### Provided information ###
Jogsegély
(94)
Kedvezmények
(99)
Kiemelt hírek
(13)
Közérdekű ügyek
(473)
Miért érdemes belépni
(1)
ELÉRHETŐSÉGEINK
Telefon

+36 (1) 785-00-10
###
[What is being asked]:
Once you have read the data, reproduce all of it exactly.

[Output for this task]:
Jogsegély
(94)
Kedvezmények
(99)
Kiemelt hírek
(13)
Közérdekű ügyek
(473)
Miért érdemes belépni
(1)
ELÉRHETŐSÉGEINK
Telefon

+36 (1) 785-00-10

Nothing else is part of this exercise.